With all the new security measures being taken, the latest one to be implemented is the use of the security door and buzzer at the main entrance of the school, which alerts the attendance office when someone needs to enter the building. Press the button, the office camera shows you out there, and you are buzzed in. While this is simply inconvenient for the masses, it is more than that for some students. For some students, it can change their whole day, and make it difficult to be independent.

Previously, the door had a wheelchair accessible button that could be pressed to open the door, but with the new security system where you must be buzzed in, the wheelchair button no longer opens the entryway.
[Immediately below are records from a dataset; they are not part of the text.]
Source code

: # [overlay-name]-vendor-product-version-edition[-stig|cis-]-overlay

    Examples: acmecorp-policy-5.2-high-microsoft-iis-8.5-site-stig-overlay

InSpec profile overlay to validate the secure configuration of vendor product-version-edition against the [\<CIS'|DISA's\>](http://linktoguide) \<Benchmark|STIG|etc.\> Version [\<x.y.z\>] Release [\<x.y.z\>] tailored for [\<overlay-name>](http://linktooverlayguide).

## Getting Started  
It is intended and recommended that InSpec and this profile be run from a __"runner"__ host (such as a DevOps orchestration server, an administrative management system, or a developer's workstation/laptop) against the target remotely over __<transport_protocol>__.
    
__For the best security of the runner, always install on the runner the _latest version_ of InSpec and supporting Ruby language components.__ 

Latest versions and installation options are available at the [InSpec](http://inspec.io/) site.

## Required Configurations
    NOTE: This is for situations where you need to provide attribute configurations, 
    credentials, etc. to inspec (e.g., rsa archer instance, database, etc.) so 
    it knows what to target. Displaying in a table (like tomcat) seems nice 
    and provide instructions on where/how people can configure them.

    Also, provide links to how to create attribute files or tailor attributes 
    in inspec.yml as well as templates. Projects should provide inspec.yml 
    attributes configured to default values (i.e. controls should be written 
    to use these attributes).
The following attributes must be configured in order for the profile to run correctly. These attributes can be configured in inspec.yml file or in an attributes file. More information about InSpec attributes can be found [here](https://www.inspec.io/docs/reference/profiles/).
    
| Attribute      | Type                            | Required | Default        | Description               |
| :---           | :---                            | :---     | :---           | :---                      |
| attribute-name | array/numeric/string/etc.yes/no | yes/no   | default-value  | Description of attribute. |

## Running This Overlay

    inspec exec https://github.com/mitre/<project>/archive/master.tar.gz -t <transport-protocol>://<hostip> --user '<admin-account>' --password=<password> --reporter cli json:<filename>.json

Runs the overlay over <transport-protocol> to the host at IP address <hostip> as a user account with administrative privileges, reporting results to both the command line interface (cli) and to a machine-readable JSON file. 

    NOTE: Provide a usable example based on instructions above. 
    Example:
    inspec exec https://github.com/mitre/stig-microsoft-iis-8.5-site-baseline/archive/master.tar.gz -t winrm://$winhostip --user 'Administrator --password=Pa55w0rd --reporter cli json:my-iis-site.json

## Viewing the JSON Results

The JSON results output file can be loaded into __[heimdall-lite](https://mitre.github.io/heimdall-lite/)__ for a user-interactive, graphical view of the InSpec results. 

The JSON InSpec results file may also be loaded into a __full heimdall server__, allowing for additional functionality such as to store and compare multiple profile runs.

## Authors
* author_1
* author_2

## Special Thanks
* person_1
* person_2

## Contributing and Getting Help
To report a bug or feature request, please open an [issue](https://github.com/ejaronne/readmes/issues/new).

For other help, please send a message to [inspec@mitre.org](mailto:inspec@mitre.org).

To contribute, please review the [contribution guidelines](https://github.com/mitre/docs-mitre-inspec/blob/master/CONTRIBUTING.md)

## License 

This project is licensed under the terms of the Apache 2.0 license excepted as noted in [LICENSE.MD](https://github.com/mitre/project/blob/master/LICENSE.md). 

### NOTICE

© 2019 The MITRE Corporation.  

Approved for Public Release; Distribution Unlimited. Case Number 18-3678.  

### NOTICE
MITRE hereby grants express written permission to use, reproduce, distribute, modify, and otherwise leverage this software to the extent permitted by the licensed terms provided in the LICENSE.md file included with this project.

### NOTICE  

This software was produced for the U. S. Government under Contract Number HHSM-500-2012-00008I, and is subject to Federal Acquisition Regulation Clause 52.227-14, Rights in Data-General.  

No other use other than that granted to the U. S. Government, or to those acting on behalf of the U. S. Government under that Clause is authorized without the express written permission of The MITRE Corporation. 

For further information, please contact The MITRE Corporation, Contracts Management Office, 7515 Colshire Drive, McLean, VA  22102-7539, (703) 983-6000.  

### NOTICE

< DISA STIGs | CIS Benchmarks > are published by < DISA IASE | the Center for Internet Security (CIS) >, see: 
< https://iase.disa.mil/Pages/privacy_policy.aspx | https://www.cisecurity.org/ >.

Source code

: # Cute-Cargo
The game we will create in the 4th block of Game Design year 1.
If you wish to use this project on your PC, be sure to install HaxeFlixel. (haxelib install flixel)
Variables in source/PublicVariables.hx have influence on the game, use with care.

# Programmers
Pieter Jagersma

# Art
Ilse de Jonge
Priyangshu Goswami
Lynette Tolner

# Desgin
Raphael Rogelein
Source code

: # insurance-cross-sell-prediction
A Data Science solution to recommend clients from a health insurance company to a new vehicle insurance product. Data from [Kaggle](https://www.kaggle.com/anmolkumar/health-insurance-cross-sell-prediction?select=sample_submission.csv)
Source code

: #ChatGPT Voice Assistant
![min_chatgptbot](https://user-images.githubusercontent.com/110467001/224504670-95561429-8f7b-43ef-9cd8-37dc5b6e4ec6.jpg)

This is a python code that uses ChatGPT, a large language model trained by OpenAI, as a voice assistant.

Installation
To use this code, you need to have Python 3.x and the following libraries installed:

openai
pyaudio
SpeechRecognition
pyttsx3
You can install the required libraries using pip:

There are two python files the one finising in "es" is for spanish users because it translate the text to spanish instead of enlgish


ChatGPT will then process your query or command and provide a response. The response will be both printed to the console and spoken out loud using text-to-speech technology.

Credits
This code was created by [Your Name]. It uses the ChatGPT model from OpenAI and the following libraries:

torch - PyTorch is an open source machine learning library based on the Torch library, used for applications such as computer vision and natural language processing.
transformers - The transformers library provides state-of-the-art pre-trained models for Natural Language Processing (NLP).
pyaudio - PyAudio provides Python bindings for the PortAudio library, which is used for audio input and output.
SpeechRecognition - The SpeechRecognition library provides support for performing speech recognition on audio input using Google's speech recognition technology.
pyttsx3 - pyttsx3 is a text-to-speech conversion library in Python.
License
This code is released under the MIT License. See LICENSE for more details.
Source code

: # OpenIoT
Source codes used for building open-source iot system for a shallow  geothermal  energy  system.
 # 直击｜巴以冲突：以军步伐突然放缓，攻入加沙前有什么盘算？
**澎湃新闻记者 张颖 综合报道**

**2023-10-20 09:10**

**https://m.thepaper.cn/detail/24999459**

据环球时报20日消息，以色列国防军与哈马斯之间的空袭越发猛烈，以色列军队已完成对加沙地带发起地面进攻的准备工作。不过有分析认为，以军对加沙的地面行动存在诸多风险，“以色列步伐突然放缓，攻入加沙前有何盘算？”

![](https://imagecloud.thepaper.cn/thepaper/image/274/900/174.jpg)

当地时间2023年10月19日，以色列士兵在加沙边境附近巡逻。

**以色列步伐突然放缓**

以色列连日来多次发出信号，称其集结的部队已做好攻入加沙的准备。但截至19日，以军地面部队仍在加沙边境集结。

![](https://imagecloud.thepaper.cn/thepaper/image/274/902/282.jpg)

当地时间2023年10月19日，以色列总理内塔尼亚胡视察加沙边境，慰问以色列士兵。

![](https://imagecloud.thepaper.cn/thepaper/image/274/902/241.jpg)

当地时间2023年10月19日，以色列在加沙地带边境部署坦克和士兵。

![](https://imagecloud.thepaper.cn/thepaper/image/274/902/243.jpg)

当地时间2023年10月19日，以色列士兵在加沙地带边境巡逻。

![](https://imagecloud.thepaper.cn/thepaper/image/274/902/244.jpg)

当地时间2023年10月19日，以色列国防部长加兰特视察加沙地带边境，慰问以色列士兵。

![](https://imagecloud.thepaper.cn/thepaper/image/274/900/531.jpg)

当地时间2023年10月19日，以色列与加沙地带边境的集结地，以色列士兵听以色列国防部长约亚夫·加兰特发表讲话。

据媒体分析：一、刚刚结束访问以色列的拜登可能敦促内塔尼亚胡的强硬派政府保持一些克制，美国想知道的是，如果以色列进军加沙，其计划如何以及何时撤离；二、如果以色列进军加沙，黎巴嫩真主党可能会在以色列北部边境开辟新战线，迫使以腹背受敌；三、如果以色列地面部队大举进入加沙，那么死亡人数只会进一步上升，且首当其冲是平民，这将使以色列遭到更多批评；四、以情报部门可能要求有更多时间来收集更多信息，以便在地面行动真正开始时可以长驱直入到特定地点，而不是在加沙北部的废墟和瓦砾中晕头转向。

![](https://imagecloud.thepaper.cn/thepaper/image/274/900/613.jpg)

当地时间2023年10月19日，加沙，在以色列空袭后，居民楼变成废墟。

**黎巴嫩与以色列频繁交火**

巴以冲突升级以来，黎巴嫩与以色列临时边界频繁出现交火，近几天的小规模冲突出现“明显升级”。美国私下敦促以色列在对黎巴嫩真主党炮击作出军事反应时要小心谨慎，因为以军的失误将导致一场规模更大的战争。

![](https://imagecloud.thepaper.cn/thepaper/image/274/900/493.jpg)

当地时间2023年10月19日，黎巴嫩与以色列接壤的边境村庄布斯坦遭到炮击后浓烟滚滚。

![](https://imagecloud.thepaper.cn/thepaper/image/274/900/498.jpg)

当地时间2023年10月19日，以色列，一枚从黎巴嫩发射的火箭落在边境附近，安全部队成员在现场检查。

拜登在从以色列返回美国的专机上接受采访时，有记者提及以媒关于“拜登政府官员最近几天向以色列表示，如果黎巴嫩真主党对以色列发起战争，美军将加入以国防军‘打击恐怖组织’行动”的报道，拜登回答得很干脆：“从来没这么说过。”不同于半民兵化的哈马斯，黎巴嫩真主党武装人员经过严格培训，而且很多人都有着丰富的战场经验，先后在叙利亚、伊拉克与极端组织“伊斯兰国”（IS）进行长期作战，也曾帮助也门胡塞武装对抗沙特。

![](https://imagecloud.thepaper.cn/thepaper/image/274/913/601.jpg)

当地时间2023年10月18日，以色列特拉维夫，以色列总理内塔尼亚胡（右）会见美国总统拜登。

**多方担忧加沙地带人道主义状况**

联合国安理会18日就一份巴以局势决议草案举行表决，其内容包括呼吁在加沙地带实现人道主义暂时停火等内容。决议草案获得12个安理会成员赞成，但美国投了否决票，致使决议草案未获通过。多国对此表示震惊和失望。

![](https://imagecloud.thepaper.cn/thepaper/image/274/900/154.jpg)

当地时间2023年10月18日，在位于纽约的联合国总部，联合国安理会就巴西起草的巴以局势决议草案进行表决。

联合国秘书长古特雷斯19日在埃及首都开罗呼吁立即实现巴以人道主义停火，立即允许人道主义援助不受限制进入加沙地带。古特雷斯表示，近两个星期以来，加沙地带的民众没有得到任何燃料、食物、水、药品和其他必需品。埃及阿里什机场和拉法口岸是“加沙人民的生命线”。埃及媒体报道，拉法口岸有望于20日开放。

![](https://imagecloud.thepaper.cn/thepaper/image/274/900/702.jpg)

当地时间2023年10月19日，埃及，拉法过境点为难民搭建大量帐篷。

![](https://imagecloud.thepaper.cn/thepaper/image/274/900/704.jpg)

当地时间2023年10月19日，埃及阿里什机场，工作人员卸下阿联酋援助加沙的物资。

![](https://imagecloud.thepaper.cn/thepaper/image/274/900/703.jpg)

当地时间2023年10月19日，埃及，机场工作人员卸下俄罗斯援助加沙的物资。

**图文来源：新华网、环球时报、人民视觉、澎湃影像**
Instead, you must press the intercom, talk to the office, have them buzz you in, and then finally press the accessible button. While this isn not a problem for most, there are students in the school that are physically unable to reach up and press the buzzer, due to it being higher up than the accessible button.

This makes it extremely difficult for students who have wheelchairs and are not able to reach the buzzer to go throughout the day independently. Getting into the school is something most students take for granted, but this fault in the security system is a completely unnecessary hassle for a significant population at the high school.

KT Menke, one of the Special Education Associates, has concerns about the new installment on the building. “The goal of all of our students is as much independence as possible,” Menke said. “So [the door] kind of takes a little bit of their independence away.” The thought that certain students in the school are unable to do something they have always been able to do, just because of a few inches in placement, is crazy.

The simple solution would have been to place the buzzer immediately next to the accessible button, but secretary Kathy Hammans, who handles opening the door and controlling the intercom, has never heard of the problem. “If there are specific students that cannot open [the door], we really need to know about that,” Hammans said. “Nobody has ever mentioned that to me.”

If the problem is simply known about, there could most likely be a solution soon.

“Administration is always willing to work with the students needs and put those needs first,” Hammans said. “I know they would instantly do whatever they could do for that. Is there someone who has gone to them with that problem yet? I don’t know, all I know is that I fight with that button after school, trying to get kids outside the building.”

Sometimes all that needs to happen for a problem to be solved is for the problem to be known, and if no one knows that the buzzer is bringing difficulties to students in the school, it’s no wonder no changes have come about. So talk to administration, talk to the attendance office, talk to anyone. Spread the word, and it might just make independence that much easier for your fellow students.